## DATASET CONTENT:

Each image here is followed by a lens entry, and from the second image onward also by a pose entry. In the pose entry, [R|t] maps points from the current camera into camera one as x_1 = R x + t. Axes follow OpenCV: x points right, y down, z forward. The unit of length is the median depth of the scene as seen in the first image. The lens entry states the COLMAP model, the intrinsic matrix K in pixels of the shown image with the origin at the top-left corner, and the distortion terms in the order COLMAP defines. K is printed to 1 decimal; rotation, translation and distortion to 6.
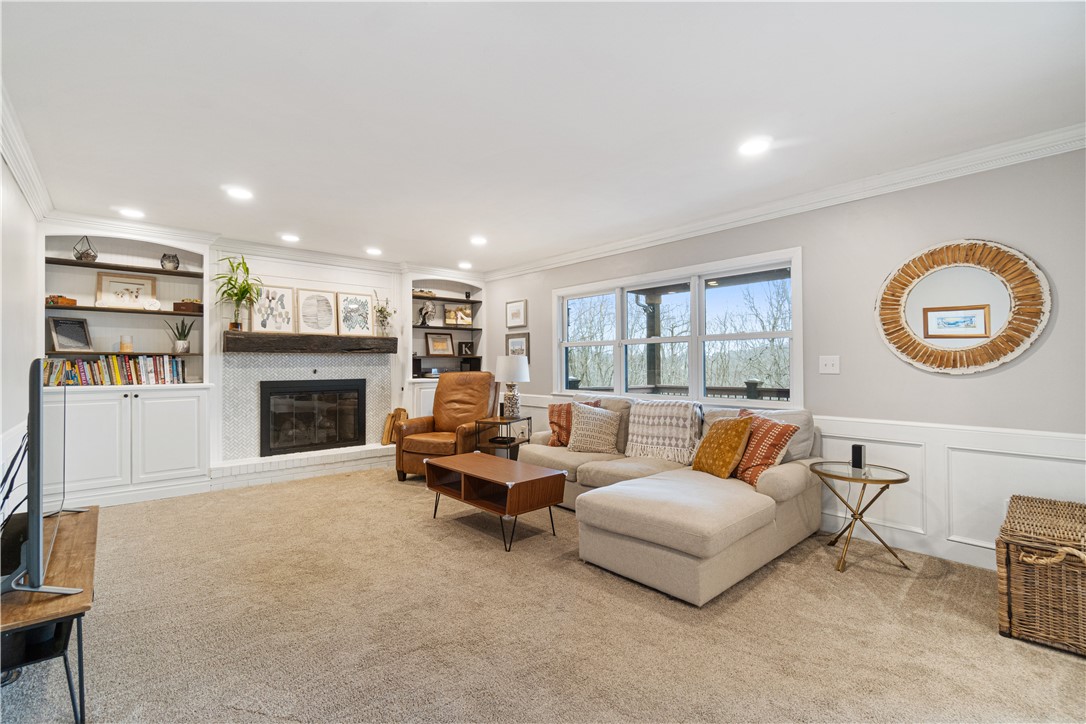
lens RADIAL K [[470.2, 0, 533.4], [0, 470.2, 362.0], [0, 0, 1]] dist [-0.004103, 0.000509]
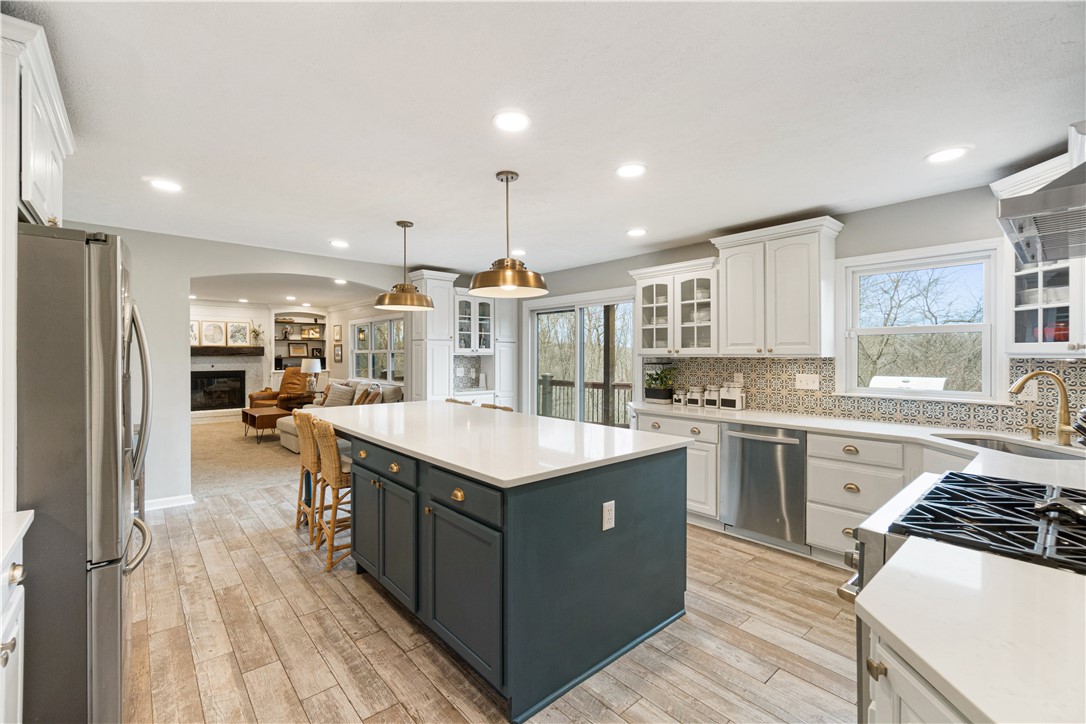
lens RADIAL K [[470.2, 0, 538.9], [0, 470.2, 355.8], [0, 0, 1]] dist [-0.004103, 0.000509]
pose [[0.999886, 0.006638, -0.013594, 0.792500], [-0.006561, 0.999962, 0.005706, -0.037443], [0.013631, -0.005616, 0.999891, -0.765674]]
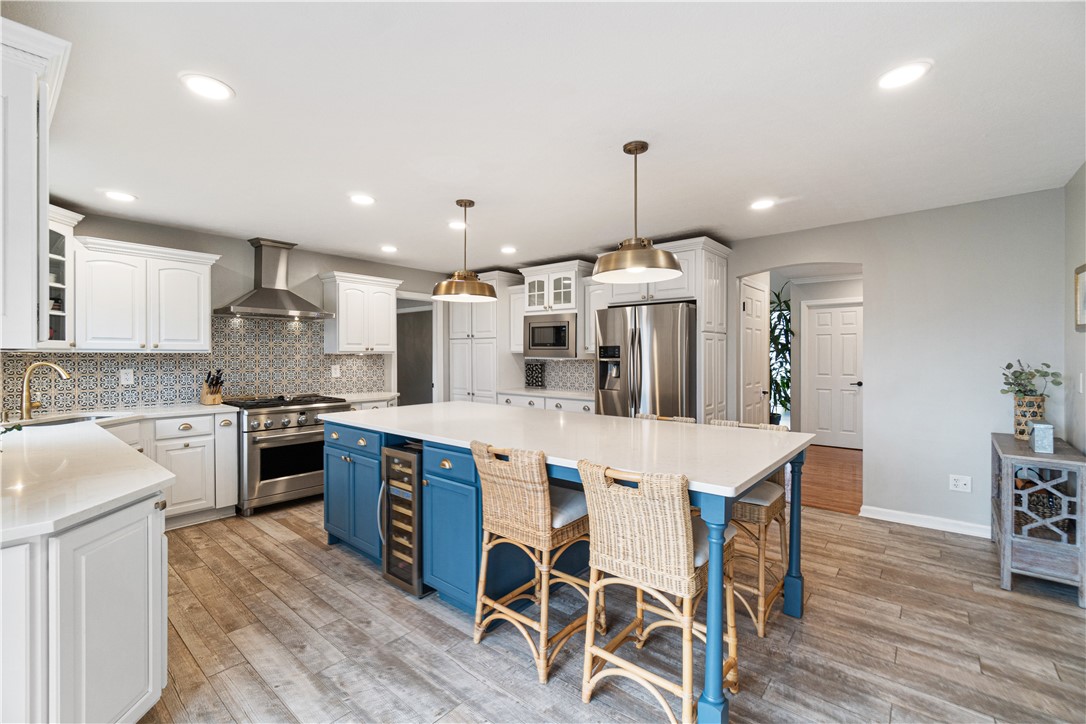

## WHAT IS EXPECTED:
Write out the data in full and exactly as given, though without the images.

## ANSWER BOX:
Each image here is followed by a lens entry, and from the second image onward also by a pose entry. In the pose entry, [R|t] maps points from the current camera into camera one as x_1 = R x + t. Axes follow OpenCV: x points right, y down, z forward. The unit of length is the median depth of the scene as seen in the first image. The lens entry states the COLMAP model, the intrinsic matrix K in pixels of the shown image with the origin at the top-left corner, and the distortion terms in the order COLMAP defines. K is printed to 1 decimal; rotation, translation and distortion to 6.
lens RADIAL K [[470.2, 0, 533.4], [0, 470.2, 362.0], [0, 0, 1]] dist [-0.004103, 0.000509]
lens RADIAL K [[470.2, 0, 538.9], [0, 470.2, 355.8], [0, 0, 1]] dist [-0.004103, 0.000509]
pose [[0.999886, 0.006638, -0.013594, 0.792500], [-0.006561, 0.999962, 0.005706, -0.037443], [0.013631, -0.005616, 0.999891, -0.765674]]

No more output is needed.